Oral Presentation Australian Diabetes Society and the Australian Diabetes Educators Association Annual Scientific Meeting 2016

The free fatty acid receptor GPR84: a new player in glucose tolerance and mitochondrial function? (#67)

Magdalene K Montgomery 1 2 , Amanda E Brandon 3 , Liam O'Reilly 3 , Brenna Osborne 1 , Corrine E Fiveash 1 , Simon HJ Brown 4 , Nicola J Smith 5 , Todd W Mitchell 4 , Trevor J Biden 3 , Gregory J Cooney 3 6 , Nigel Turner 1
  1. Department of Pharmacology, University of New South Wales, Sydney, NSW, Australia
  2. Department of Physiology, Monash University, Clayton, VIC, Australia
  3. Diabetes and Metabolism Division, Garvan Institute of Medical Research, Sydney, NSW, Australia
  4. School of Health Sciences, University of Wollongong, Wollongong, NSW, Australia
  5. Molecular Cardiology Program, Victor Chang Cardiac Research Institute, Sydney, NSW, Australia
  6. Charles Perkins Centre, University of Sydney, Sydney, NSW, Australia

Introduction: Fatty acid receptors, including GPR40 and GPR120, have been recognized as important mediators of favourable effects on insulin secretion and glucose uptake. Here we describe a potential new player involved in the regulation of glucose tolerance and mitochondrial function, the G-protein coupled receptor GPR84. GPR84 is a medium-chain fatty acid (MCFA;C8-C14) receptor that was originally thought to be solely expressed in immune cells. However, our new data suggest that GPR84 is also abundantly expressed in skeletal muscle. We previously showed that mice fed a MCFA-diet (coconut oil-based) were partially protected from lipid-induced glucose intolerance, when compared to animals fed a lard-based high-fat diet (enriched in long-chain fatty acids).

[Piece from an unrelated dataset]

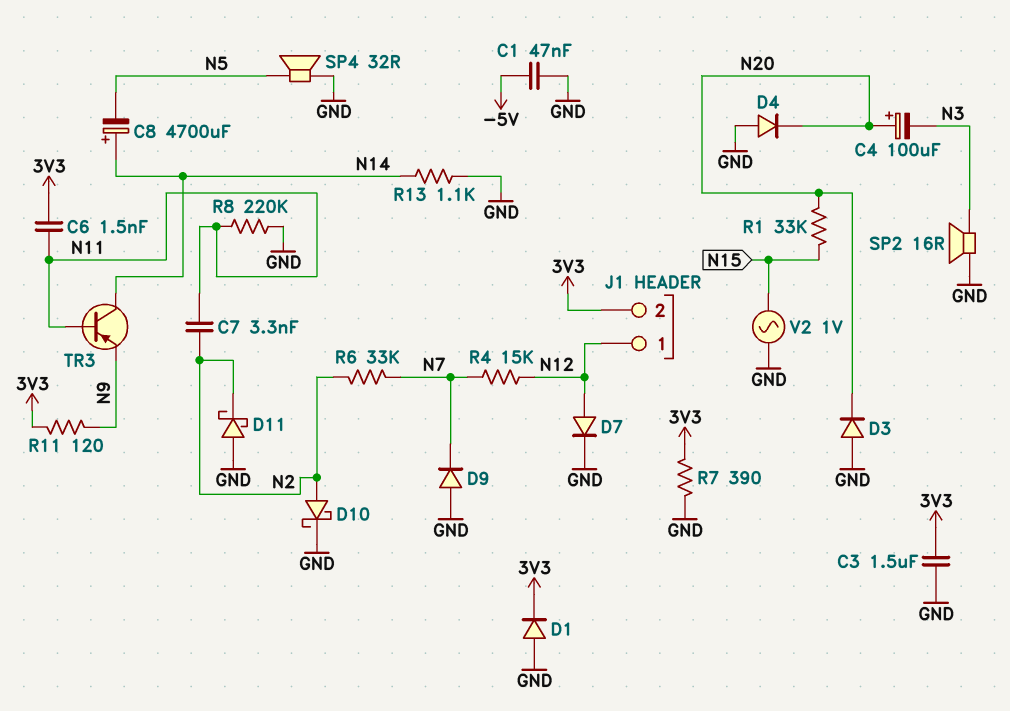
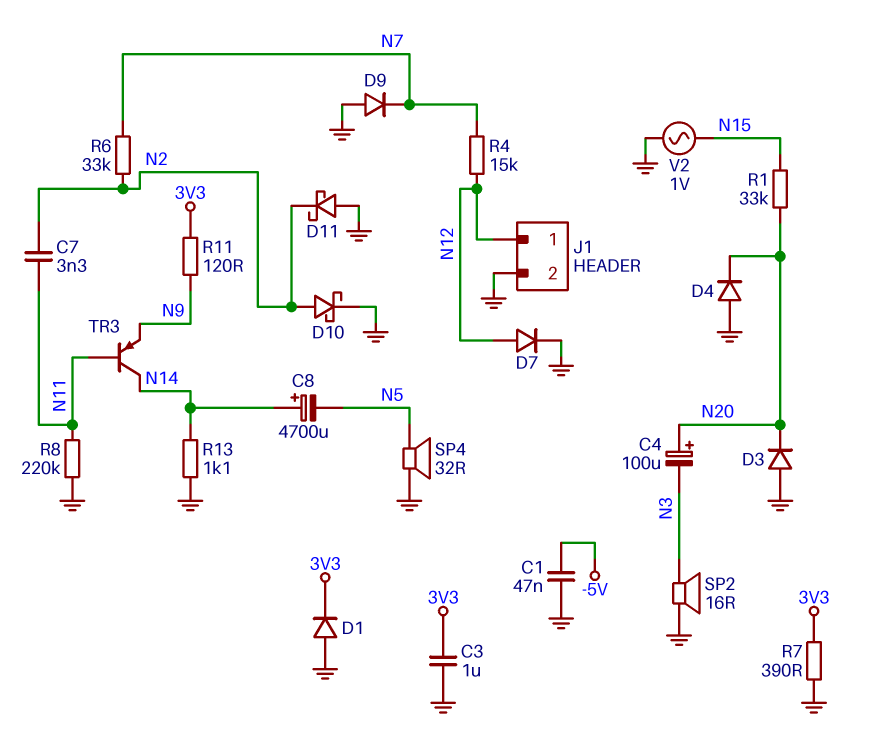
C3: 1.5uF (3V3, GND) -> 1uF (3V3, GND)
C6: 1.5nF (3V3, N11) -> none
J1 pin 2: 3V3 -> GND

Objective: This study aimed to determine if GPR84 was involved in potentiating these beneficial metabolic effects of MCFA.

Methods: GPR84 knockout (KO) and wild-type (WT) mice were fed a low-fat diet, a lard-based high-fat diet or a MCFA-enriched high-fat diet for 8 weeks, followed by determination of obesity, glucose tolerance, oxidative stress and mitochondrial metabolism.

Results: Both high-fat diets led to increased fat deposition that was independent of genotype. MCFA-fed WT mice showed protection from glucose intolerance compared to the lard-diet (as observed previously) but this protection was completely lost in KO mice. In addition, GPR84 KO mice fed the MCFA-diet exhibited substantial impairment in mitochondrial function in skeletal muscle. Mitochondrial respiration was decreased while oxidative stress was increased in muscle of MCFA-fed GPR84 KO mice. Interestingly, decreased mitochondrial respiration was observed despite an increase in overall mitochondrial content. This disconnect between increased mitochondrial content but decreased mitochondrial function is potentially due to defects in autophagic removal of mitochondria leading to accumulation of ‘defective’ mitochondria.

Conclusions: The results suggest that the MCFA receptor GPR84 plays an important role in glucose tolerance, potentially via the regulation of mitochondrial function in skeletal muscle.